Page-level text extractions>
Start of Block

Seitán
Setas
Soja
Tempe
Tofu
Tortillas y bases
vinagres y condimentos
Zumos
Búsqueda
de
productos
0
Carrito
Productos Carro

End of Block
Start of Block

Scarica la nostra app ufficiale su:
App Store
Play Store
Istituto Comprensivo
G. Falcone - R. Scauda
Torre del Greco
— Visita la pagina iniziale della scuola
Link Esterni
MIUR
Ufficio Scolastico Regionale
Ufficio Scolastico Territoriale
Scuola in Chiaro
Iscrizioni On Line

End of Block
Start of Block

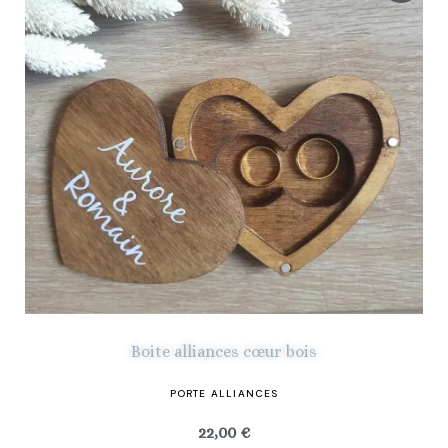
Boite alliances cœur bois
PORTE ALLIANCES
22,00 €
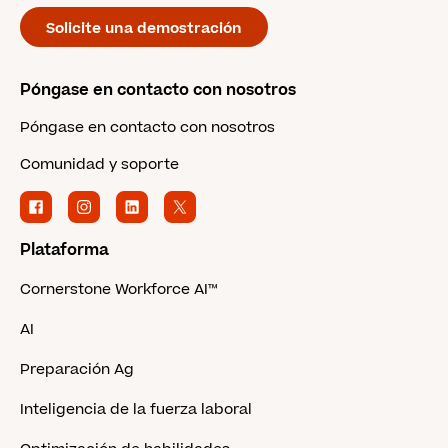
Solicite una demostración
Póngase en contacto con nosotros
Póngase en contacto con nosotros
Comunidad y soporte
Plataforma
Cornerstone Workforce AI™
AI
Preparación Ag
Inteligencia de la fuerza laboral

End of Block

WHAT IS BEING ASKED>
Reproduce the lines of the records verbatim, from the line containing "Scarica la nostra" to the line containing "Iscrizioni On Line", both included.

SOLUTION FOR THIS EXERCISE>
Scarica la nostra app ufficiale su:
App Store
Play Store
Istituto Comprensivo
G. Falcone - R. Scauda
Torre del Greco
— Visita la pagina iniziale della scuola
Link Esterni
MIUR
Ufficio Scolastico Regionale
Ufficio Scolastico Territoriale
Scuola in Chiaro
Iscrizioni On Line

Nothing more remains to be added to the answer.